Work order A
Using the text on INSTEAD OF triggers, decide whether each of these statements agrees with it: (i) An INSTEAD OF trigger cannot be created on a symmetric view. (ii) INSTEAD OF triggers are supported for updatable cursors. (iii) When a UNION ALL view causes INSTEAD OF and AFTER triggers to fire, they fire in order of trigger creation time. For each, answer yes or no and quote the exact words of the text that decide it.
Work order B
Write out the text on INSTEAD OF triggers from "Other applications of" up to and including "WebSphere MQ functions.", replacing "subject table" with "base table" throughout.

[Excerpt to read]

Other applications of INSTEAD OF triggers might be:
- Avoiding recursive AFTER triggers.
Sometimes it happens that an AFTER trigger has to update its own subject table which, in extreme cases, can strain the available statement heap and compile time of the statement. Using a view over the subject table and creating an INSTEAD OF trigger allows multiple updates to the subject table without causing a recursive firing of the view. - Implementing external tables.
You might want to extend the existing read access to a table UDF in order to also have insert, update and delete capabilities. It is feasible to define insert, update and delete-specific UDFs. Then you can create a view over the table UDF and define INSTEAD OF triggers to drive the other UDFs. - Making WebSphere® MQ look like a table.
This would be similar to the external tables example above, but with WebSphere MQ functions.
While we tried many examples of using INSTEAD OF triggers, we have not talked about their limitations. Let's do that now.
Symmetric views
Due to the uncontrollable semantics attached to INSTEAD OF triggers, you cannot create an INSTEAD OF trigger on a symmetric view. A symmetric view is a view that accepts only rows that it can also return. Furthermore, no symmetric view can be created on top of a view that has an INSTEAD OF trigger.
Updatable cursors
INSTEAD OF triggers are currently not supported in the context of updatable cursors. This means a positioned update or positioned delete will fail if it causes an INSTEAD OF UPDATE or INSTEAD OF DELETE trigger, respectively, to fire.
Trigger firing order
INSTEAD OF triggers are considered to fire together with AFTER triggers. This means if an update or delete on a UNION ALL view causes INSTEAD OF triggers and/or AFTER triggers to fire, the complete set of triggers will fire in order of trigger creation time.
Trigger and constraint processing
As with AFTER triggers, SQL Statements in the body of an INSTEAD OF trigger are complete semantic entities. This means, for example, an UPDATE statement inside of an INSTEAD OF trigger will cause the respective checks, RI and triggers to fire before the next statement and ultimately the next row in the transition table gets processed.

[/Excerpt to read]
[Information]

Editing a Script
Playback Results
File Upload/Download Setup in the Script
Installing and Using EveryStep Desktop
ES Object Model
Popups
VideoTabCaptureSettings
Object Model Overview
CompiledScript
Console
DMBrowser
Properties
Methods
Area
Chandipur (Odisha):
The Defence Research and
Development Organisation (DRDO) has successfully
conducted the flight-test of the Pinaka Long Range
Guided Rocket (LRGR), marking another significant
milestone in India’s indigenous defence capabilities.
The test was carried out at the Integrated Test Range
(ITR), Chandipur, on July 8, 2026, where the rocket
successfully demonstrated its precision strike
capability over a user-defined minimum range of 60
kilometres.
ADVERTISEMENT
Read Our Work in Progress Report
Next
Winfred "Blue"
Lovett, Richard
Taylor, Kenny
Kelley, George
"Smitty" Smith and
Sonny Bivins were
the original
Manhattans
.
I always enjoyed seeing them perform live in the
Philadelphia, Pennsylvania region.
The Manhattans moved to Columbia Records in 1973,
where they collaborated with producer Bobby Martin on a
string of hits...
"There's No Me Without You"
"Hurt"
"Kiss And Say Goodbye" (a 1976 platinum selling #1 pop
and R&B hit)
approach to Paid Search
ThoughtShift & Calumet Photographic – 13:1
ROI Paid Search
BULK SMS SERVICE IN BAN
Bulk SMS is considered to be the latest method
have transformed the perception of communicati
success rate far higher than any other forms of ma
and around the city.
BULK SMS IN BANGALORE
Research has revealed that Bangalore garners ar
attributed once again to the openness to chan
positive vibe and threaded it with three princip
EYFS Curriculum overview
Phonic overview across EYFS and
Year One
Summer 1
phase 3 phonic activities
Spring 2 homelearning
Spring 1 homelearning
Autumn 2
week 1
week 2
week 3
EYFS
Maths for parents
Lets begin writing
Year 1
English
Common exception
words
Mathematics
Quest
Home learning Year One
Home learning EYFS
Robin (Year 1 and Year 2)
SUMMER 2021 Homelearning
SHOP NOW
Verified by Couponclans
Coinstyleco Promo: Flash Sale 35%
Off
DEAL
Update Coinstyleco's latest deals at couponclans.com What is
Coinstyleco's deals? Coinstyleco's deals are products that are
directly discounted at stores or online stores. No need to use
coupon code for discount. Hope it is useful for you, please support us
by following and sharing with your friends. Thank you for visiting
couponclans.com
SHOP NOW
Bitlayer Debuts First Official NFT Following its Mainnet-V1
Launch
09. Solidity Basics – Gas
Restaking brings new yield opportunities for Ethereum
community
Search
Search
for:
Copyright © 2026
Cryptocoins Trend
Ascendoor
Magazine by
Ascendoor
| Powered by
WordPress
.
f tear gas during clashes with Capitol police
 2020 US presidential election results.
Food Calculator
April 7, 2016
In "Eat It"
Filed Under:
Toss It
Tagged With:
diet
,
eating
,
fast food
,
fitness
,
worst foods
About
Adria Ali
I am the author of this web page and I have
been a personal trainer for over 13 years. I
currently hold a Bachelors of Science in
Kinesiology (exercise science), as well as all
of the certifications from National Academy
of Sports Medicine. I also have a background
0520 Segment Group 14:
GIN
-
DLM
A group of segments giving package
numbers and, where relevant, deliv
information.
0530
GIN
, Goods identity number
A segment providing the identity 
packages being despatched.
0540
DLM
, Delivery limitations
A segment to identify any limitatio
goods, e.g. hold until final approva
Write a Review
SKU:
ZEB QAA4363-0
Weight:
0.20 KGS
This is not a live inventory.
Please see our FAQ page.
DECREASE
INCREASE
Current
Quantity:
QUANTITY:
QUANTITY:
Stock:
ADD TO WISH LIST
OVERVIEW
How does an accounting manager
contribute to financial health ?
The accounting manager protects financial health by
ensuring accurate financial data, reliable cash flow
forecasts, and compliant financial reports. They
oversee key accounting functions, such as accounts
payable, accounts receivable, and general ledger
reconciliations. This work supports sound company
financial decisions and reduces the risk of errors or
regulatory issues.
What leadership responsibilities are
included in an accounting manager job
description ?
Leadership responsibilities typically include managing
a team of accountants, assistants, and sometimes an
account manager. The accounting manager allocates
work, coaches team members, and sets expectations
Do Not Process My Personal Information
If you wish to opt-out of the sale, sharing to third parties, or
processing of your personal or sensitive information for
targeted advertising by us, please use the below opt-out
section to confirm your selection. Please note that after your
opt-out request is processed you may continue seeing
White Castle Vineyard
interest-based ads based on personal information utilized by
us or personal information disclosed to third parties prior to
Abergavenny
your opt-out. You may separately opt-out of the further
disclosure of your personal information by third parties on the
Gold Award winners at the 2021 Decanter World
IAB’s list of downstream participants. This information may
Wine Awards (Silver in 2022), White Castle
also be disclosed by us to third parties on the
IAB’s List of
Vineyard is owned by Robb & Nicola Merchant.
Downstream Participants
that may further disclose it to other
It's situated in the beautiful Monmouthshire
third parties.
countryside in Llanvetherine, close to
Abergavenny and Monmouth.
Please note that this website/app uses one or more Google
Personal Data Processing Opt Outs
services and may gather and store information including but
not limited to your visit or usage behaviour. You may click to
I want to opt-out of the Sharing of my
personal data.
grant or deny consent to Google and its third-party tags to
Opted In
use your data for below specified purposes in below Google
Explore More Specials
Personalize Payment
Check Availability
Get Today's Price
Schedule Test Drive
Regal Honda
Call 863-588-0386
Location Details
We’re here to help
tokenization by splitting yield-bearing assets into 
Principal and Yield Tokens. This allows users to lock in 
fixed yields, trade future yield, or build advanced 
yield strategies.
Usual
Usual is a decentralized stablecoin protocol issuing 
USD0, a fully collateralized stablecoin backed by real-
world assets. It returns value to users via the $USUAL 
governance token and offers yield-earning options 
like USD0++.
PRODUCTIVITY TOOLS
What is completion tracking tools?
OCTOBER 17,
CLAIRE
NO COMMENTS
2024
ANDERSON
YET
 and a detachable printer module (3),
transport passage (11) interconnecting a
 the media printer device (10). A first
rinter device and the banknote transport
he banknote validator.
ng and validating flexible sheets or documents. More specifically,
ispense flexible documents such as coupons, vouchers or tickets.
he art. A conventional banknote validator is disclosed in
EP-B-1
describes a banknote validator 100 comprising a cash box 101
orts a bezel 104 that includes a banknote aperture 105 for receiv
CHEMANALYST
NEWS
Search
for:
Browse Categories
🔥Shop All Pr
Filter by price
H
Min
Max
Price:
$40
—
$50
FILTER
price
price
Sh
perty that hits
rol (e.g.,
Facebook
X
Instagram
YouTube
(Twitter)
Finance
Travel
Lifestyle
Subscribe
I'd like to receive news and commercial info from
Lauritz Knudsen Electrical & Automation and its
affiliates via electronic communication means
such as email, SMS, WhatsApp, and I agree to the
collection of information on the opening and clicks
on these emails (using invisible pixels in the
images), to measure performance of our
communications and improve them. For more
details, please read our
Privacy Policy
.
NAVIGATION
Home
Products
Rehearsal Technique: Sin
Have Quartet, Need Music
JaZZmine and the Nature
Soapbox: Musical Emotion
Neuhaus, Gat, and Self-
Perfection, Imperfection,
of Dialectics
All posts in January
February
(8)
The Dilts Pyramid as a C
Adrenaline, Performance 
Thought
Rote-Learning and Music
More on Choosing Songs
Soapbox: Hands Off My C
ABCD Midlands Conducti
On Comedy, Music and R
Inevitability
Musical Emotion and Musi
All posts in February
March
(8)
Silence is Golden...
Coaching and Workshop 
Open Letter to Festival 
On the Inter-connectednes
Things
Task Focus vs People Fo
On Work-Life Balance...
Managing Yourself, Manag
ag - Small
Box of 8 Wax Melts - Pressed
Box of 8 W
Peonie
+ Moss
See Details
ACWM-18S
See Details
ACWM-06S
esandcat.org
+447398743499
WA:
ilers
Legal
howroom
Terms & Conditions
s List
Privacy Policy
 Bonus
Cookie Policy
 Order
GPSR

[/Information]

Solution A
(i) Yes: "you cannot create an INSTEAD OF trigger on a symmetric view."
(ii) No: "INSTEAD OF triggers are currently not supported in the context of updatable cursors."
(iii) Yes: "the complete set of triggers will fire in order of trigger creation time."

Solution B
Other applications of INSTEAD OF triggers might be:
- Avoiding recursive AFTER triggers.
Sometimes it happens that an AFTER trigger has to update its own base table which, in extreme cases, can strain the available statement heap and compile time of the statement. Using a view over the base table and creating an INSTEAD OF trigger allows multiple updates to the base table without causing a recursive firing of the view. - Implementing external tables.
You might want to extend the existing read access to a table UDF in order to also have insert, update and delete capabilities. It is feasible to define insert, update and delete-specific UDFs. Then you can create a view over the table UDF and define INSTEAD OF triggers to drive the other UDFs. - Making WebSphere® MQ look like a table.
This would be similar to the external tables example above, but with WebSphere MQ functions.